AUGUSTA, Maine — The cost of energy in Maine, its production and transmission, as well as whether the mix of renewable sources is balanced, will continue to be debated at the State House in 2014.

Lawmakers on the Legislature’s Energy, Utilities and Technology Committee have spent their past few meetings honing up as they prepare to tackle more than 20 bills — many dealing with renewable energy and more specifically, wind power — that were held over from 2013. To meet legislative deadlines, the panel has to act on the bills by Jan. 24, 2014.

“We’ve got a very aggressive schedule we have to meet,” said Sen. John Cleveland, D-Auburn.

Cleveland, the Senate chairman of the committee, said he didn’t expect energy policy or the debate around it to be the headline-grabber it was in 2013, but he had little doubt the topic would be important.

Meetings set for Dec. 11 and Dec. 18 are designed to further prepare lawmakers as they gather information in advance of deliberations, public hearings and work sessions on the bills, Cleveland said.

He said the work is twofold: providing a general overview of the state’s renewable energy policies to the committee and honing specific bills.

“There are a lot of different pieces; it’s not as though it’s one piece of legislation,” Cleveland said. “We wanted to give the committee a good factual background about what is the current policy, how does it work, what are the goals of those policies and how do they relate to one another.”

Lowering energy costs for homeowners and businesses and ensuring the state gets the most it can from the power that’s generated here also remains a top priority for Republican Gov. Paul LePage.

Also still in the mix for LePage is policy reform that would lift a cap on the state’s renewable energy portfolio standard. Current law disallows hydropower facilities that generate more than 100 megawatts from being classified as renewables.

Lifting that cap could open the door to lower-cost electricity from Quebec, but it could also place in financial jeopardy in-state generation, including some that comes from co-generation facilities at Maine paper mills.

Patrick Woodcock, director of the governor’s Energy Office, said he was confident a productive dialogue with the Legislature would continue, but he anticipated only “incremental” movement on energy policy in 2014.

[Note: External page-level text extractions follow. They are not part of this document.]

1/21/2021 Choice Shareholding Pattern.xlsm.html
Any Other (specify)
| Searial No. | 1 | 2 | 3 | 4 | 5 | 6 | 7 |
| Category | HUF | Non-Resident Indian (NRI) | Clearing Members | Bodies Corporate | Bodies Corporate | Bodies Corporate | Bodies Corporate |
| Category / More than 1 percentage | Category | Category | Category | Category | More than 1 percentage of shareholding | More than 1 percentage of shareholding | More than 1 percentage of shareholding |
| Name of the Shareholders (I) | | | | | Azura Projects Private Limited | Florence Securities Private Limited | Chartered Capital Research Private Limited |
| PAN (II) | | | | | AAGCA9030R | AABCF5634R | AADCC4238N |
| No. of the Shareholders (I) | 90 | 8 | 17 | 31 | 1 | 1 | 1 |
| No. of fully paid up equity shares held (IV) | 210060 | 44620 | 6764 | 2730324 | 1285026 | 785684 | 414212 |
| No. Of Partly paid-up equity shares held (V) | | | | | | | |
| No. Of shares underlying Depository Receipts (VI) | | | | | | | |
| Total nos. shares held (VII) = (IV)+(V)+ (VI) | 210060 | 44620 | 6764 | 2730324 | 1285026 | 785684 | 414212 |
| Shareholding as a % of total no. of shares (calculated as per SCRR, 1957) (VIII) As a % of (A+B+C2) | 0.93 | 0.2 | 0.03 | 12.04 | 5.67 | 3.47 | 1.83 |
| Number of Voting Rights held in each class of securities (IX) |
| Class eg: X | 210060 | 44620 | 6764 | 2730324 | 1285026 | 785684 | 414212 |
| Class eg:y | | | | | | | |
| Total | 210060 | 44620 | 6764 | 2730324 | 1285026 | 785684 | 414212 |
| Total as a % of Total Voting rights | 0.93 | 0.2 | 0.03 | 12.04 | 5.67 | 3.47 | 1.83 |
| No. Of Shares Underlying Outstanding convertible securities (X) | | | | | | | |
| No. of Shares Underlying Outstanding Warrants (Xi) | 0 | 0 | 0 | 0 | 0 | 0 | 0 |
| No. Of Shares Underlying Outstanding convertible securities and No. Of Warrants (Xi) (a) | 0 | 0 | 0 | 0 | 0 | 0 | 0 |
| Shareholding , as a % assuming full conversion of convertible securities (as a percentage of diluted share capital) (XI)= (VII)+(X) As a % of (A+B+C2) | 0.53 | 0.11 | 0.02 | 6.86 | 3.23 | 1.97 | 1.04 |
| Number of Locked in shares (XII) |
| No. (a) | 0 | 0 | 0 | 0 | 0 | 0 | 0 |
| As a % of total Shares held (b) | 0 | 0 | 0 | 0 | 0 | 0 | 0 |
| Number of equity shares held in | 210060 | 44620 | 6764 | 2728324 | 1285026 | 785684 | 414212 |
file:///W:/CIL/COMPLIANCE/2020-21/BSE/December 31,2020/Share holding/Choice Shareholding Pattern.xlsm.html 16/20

Woodcock said there’s little doubt that some of the political and philosophical “chasms” remain between Democrats and Republicans on energy policy. Still, he said, often-overlooked is how collaboratively LePage’s administration and Democrats in the Legislature have worked to reach compromise and solutions.

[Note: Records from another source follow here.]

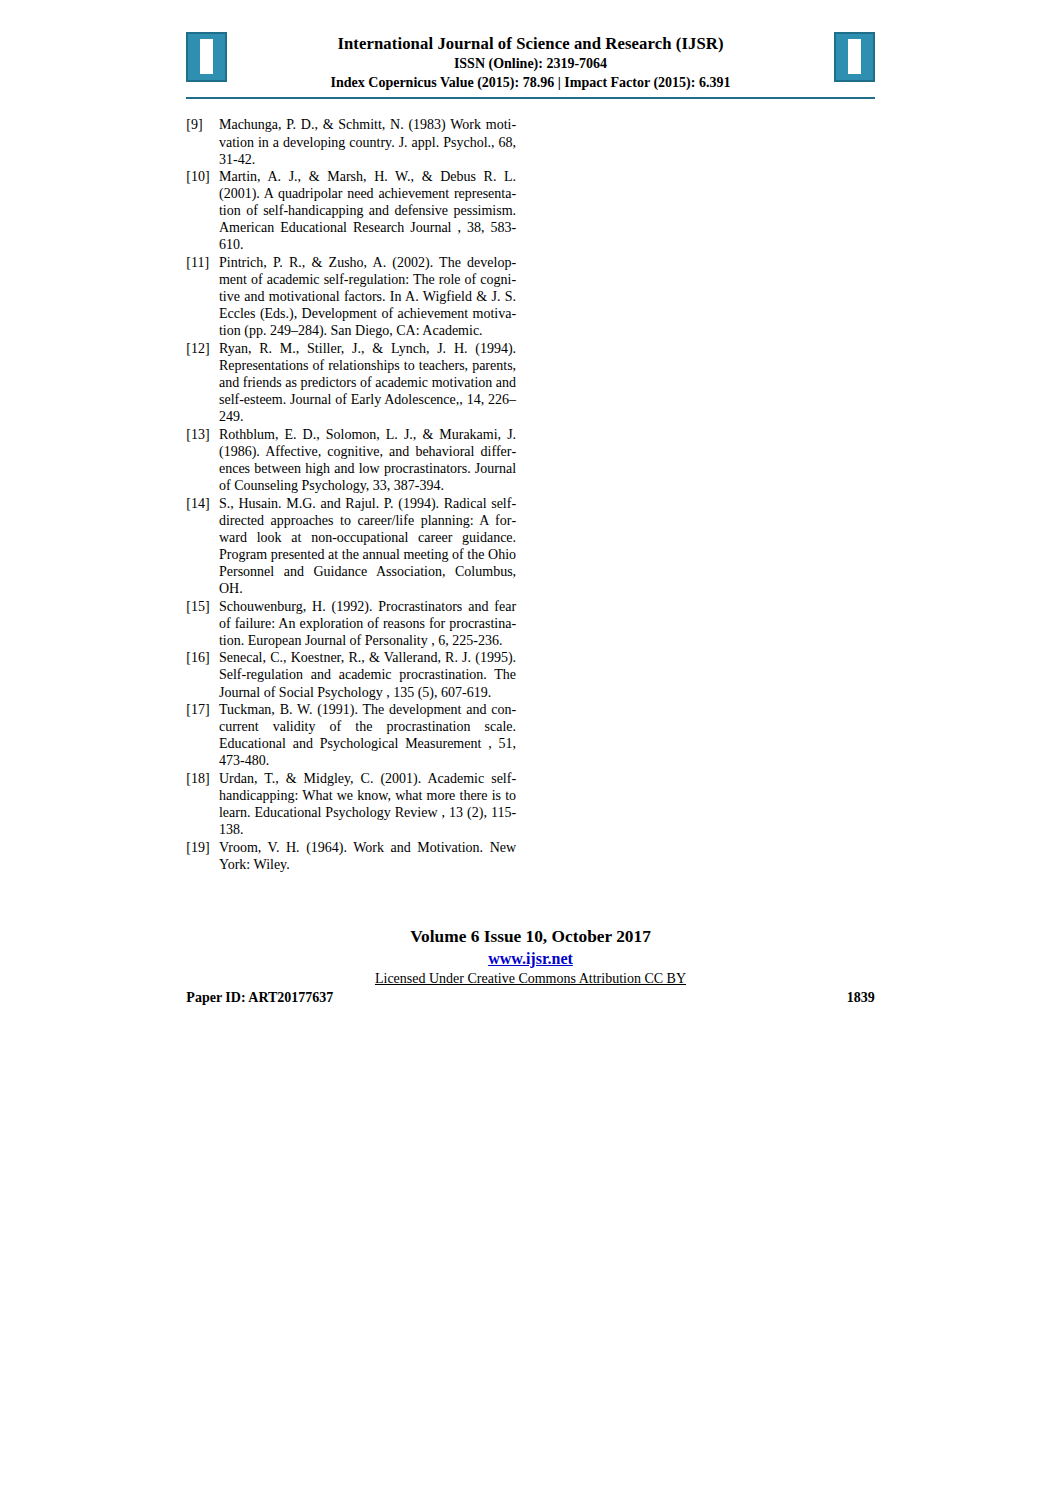International Journal of Science and Research (IJSR)
ISSN (Online): 2319-7064
Index Copernicus Value (2015): 78.96 | Impact Factor (2015): 6.391
[9] Machunga, P. D., & Schmitt, N. (1983) Work motivation in a developing country. J. appl. Psychol., 68, 31-42.
[10] Martin, A. J., & Marsh, H. W., & Debus R. L. (2001). A quadripolar need achievement representation of self-handicapping and defensive pessimism. American Educational Research Journal , 38, 583-610.
[11] Pintrich, P. R., & Zusho, A. (2002). The development of academic self-regulation: The role of cognitive and motivational factors. In A. Wigfield & J. S. Eccles (Eds.), Development of achievement motivation (pp. 249–284). San Diego, CA: Academic.
[12] Ryan, R. M., Stiller, J., & Lynch, J. H. (1994). Representations of relationships to teachers, parents, and friends as predictors of academic motivation and self-esteem. Journal of Early Adolescence,, 14, 226–249.
[13] Rothblum, E. D., Solomon, L. J., & Murakami, J. (1986). Affective, cognitive, and behavioral differences between high and low procrastinators. Journal of Counseling Psychology, 33, 387-394.
[14] S., Husain. M.G. and Rajul. P. (1994). Radical selfdirected approaches to career/life planning: A forward look at non-occupational career guidance. Program presented at the annual meeting of the Ohio Personnel and Guidance Association, Columbus, OH.
[15] Schouwenburg, H. (1992). Procrastinators and fear of failure: An exploration of reasons for procrastination. European Journal of Personality , 6, 225-236.
[16] Senecal, C., Koestner, R., & Vallerand, R. J. (1995). Self-regulation and academic procrastination. The Journal of Social Psychology , 135 (5), 607-619.
[17] Tuckman, B. W. (1991). The development and concurrent validity of the procrastination scale. Educational and Psychological Measurement , 51, 473-480.
[18] Urdan, T., & Midgley, C. (2001). Academic self-handicapping: What we know, what more there is to learn. Educational Psychology Review , 13 (2), 115-138.
[19] Vroom, V. H. (1964). Work and Motivation. New York: Wiley.
Volume 6 Issue 10, October 2017
www.ijsr.net
Licensed Under Creative Commons Attribution CC BY
Paper ID: ART20177637
1839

Woodcock said it’s important to keep in mind they are working on some of the “hardest policy questions that center around some of the most divisive issues” in state politics.

Lawmakers, if not in the truncated “short session” of 2014, will be dealing with energy issues for decades to come.

Determining what role Maine will play in providing renewable energy to the more prosperous and populous southern New England and who will ultimately pay to expand the power-line infrastructure needed to transport that energy south, also will be among those issues.

“We are really in an outlier position,” Woodcock said, noting that Maine produces more renewable energy than it consumes, while renewable energy policies in Massachusetts and Connecticut are driving the demand for development of new sources here.

“And at this point, the supply is not meeting the demand,” he said.

At the heart of the discussion should be the question of how the state gets the most benefit for Maine people out of the resources it has available. That includes refocusing the policy debate on reducing costs, diversifying production and maximizing benefits for ratepayers.

“If we took all the funding we could provide for our renewable policies and asked ourselves, ‘Are we spending it in the most effective way?’— I think the answer is no,” Woodcock told lawmakers on the Energy Committee last week.

He said LePage wants a state energy policy that ultimately “maximizes” the benefits for the people of Maine. Woodcock said the governor has voiced frustration over the state’s pace in achieving some of its goals, including the effort to improve efficiency and conservation.

LePage has said, “‘We are moving kind of like a turtle, rather than a hare,’” Woodcock told the committee last week.

Cleveland said he and other Democrats working on energy policy agree with LePage on several levels.

He said the committee’s second meeting in December would be a review of state policy on commercial-sized wind power projects and a review of the goals and policies established in the Wind Energy Act of 2008

Beyond lifting the 100-megawatt cap for hydropower, the LePage administration is interested in changing the 2008 law, especially around the issue of allowing more public input on proposed wind farm developments in the state’s unorganized territories, Woodcock said.